### WHAT NEEDS TO BE DONE
Output every record exactly, and nothing more.
↓↓↓
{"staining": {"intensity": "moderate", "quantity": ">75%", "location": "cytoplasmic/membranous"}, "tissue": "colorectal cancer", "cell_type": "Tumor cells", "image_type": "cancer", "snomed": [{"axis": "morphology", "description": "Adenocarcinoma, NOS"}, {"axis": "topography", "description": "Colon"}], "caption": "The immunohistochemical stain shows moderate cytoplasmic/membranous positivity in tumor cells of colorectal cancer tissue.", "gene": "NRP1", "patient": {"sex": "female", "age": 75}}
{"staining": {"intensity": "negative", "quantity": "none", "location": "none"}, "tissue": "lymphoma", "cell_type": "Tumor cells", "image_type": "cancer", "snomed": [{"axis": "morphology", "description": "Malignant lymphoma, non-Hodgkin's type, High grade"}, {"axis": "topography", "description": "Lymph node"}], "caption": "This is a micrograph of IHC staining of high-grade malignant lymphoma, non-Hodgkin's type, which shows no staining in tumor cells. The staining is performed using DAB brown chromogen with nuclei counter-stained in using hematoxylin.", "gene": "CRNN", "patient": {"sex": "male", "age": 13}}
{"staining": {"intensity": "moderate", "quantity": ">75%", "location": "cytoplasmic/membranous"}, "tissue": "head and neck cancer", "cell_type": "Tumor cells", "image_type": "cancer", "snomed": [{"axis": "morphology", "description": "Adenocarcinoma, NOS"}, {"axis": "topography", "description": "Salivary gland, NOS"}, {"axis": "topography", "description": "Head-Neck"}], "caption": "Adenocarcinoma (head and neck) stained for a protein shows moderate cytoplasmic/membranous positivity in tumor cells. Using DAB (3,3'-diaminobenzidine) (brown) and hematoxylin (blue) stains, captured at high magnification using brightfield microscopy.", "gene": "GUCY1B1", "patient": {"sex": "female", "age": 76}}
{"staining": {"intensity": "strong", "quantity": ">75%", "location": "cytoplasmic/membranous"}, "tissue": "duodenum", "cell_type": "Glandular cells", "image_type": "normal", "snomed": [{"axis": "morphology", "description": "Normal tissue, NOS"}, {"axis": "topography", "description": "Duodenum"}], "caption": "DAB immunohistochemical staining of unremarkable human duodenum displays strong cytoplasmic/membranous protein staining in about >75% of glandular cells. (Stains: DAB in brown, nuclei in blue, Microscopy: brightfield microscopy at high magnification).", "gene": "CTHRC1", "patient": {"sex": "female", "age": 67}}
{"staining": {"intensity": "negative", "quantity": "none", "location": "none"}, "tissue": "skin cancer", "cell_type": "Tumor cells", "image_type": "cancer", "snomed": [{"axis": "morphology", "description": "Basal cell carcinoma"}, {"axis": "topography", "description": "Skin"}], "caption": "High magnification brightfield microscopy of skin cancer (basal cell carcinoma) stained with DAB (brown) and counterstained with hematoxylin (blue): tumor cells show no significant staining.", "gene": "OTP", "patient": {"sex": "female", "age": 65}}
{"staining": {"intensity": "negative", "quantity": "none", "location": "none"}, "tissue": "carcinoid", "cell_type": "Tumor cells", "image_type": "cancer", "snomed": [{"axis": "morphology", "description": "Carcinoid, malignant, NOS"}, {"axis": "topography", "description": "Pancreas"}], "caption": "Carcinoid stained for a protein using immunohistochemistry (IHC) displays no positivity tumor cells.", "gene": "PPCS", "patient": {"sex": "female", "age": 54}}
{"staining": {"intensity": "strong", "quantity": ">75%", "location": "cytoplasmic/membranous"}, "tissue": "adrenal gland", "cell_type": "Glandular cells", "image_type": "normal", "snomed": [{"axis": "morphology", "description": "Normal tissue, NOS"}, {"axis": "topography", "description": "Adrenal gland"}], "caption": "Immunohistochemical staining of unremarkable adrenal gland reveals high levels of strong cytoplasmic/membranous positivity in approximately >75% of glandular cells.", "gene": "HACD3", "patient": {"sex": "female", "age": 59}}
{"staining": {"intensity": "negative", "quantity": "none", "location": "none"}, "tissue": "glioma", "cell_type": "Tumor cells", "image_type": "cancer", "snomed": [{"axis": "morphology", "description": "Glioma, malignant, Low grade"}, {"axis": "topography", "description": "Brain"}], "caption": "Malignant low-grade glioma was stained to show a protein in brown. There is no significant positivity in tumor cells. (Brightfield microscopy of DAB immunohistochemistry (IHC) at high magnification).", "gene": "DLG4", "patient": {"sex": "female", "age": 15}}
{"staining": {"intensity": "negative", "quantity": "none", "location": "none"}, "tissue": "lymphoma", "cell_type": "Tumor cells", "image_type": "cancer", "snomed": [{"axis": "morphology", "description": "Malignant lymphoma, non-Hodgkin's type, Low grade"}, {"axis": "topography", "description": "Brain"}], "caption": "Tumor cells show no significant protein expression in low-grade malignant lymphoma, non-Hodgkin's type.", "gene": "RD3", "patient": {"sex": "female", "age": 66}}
↑↑↑
### RESPONSE
{"staining": {"intensity": "moderate", "quantity": ">75%", "location": "cytoplasmic/membranous"}, "tissue": "colorectal cancer", "cell_type": "Tumor cells", "image_type": "cancer", "snomed": [{"axis": "morphology", "description": "Adenocarcinoma, NOS"}, {"axis": "topography", "description": "Colon"}], "caption": "The immunohistochemical stain shows moderate cytoplasmic/membranous positivity in tumor cells of colorectal cancer tissue.", "gene": "NRP1", "patient": {"sex": "female", "age": 75}}
{"staining": {"intensity": "negative", "quantity": "none", "location": "none"}, "tissue": "lymphoma", "cell_type": "Tumor cells", "image_type": "cancer", "snomed": [{"axis": "morphology", "description": "Malignant lymphoma, non-Hodgkin's type, High grade"}, {"axis": "topography", "description": "Lymph node"}], "caption": "This is a micrograph of IHC staining of high-grade malignant lymphoma, non-Hodgkin's type, which shows no staining in tumor cells. The staining is performed using DAB brown chromogen with nuclei counter-stained in using hematoxylin.", "gene": "CRNN", "patient": {"sex": "male", "age": 13}}
{"staining": {"intensity": "moderate", "quantity": ">75%", "location": "cytoplasmic/membranous"}, "tissue": "head and neck cancer", "cell_type": "Tumor cells", "image_type": "cancer", "snomed": [{"axis": "morphology", "description": "Adenocarcinoma, NOS"}, {"axis": "topography", "description": "Salivary gland, NOS"}, {"axis": "topography", "description": "Head-Neck"}], "caption": "Adenocarcinoma (head and neck) stained for a protein shows moderate cytoplasmic/membranous positivity in tumor cells. Using DAB (3,3'-diaminobenzidine) (brown) and hematoxylin (blue) stains, captured at high magnification using brightfield microscopy.", "gene": "GUCY1B1", "patient": {"sex": "female", "age": 76}}
{"staining": {"intensity": "strong", "quantity": ">75%", "location": "cytoplasmic/membranous"}, "tissue": "duodenum", "cell_type": "Glandular cells", "image_type": "normal", "snomed": [{"axis": "morphology", "description": "Normal tissue, NOS"}, {"axis": "topography", "description": "Duodenum"}], "caption": "DAB immunohistochemical staining of unremarkable human duodenum displays strong cytoplasmic/membranous protein staining in about >75% of glandular cells. (Stains: DAB in brown, nuclei in blue, Microscopy: brightfield microscopy at high magnification).", "gene": "CTHRC1", "patient": {"sex": "female", "age": 67}}
{"staining": {"intensity": "negative", "quantity": "none", "location": "none"}, "tissue": "skin cancer", "cell_type": "Tumor cells", "image_type": "cancer", "snomed": [{"axis": "morphology", "description": "Basal cell carcinoma"}, {"axis": "topography", "description": "Skin"}], "caption": "High magnification brightfield microscopy of skin cancer (basal cell carcinoma) stained with DAB (brown) and counterstained with hematoxylin (blue): tumor cells show no significant staining.", "gene": "OTP", "patient": {"sex": "female", "age": 65}}
{"staining": {"intensity": "negative", "quantity": "none", "location": "none"}, "tissue": "carcinoid", "cell_type": "Tumor cells", "image_type": "cancer", "snomed": [{"axis": "morphology", "description": "Carcinoid, malignant, NOS"}, {"axis": "topography", "description": "Pancreas"}], "caption": "Carcinoid stained for a protein using immunohistochemistry (IHC) displays no positivity tumor cells.", "gene": "PPCS", "patient": {"sex": "female", "age": 54}}
{"staining": {"intensity": "strong", "quantity": ">75%", "location": "cytoplasmic/membranous"}, "tissue": "adrenal gland", "cell_type": "Glandular cells", "image_type": "normal", "snomed": [{"axis": "morphology", "description": "Normal tissue, NOS"}, {"axis": "topography", "description": "Adrenal gland"}], "caption": "Immunohistochemical staining of unremarkable adrenal gland reveals high levels of strong cytoplasmic/membranous positivity in approximately >75% of glandular cells.", "gene": "HACD3", "patient": {"sex": "female", "age": 59}}
{"staining": {"intensity": "negative", "quantity": "none", "location": "none"}, "tissue": "glioma", "cell_type": "Tumor cells", "image_type": "cancer", "snomed": [{"axis": "morphology", "description": "Glioma, malignant, Low grade"}, {"axis": "topography", "description": "Brain"}], "caption": "Malignant low-grade glioma was stained to show a protein in brown. There is no significant positivity in tumor cells. (Brightfield microscopy of DAB immunohistochemistry (IHC) at high magnification).", "gene": "DLG4", "patient": {"sex": "female", "age": 15}}
{"staining": {"intensity": "negative", "quantity": "none", "location": "none"}, "tissue": "lymphoma", "cell_type": "Tumor cells", "image_type": "cancer", "snomed": [{"axis": "morphology", "description": "Malignant lymphoma, non-Hodgkin's type, Low grade"}, {"axis": "topography", "description": "Brain"}], "caption": "Tumor cells show no significant protein expression in low-grade malignant lymphoma, non-Hodgkin's type.", "gene": "RD3", "patient": {"sex": "female", "age": 66}}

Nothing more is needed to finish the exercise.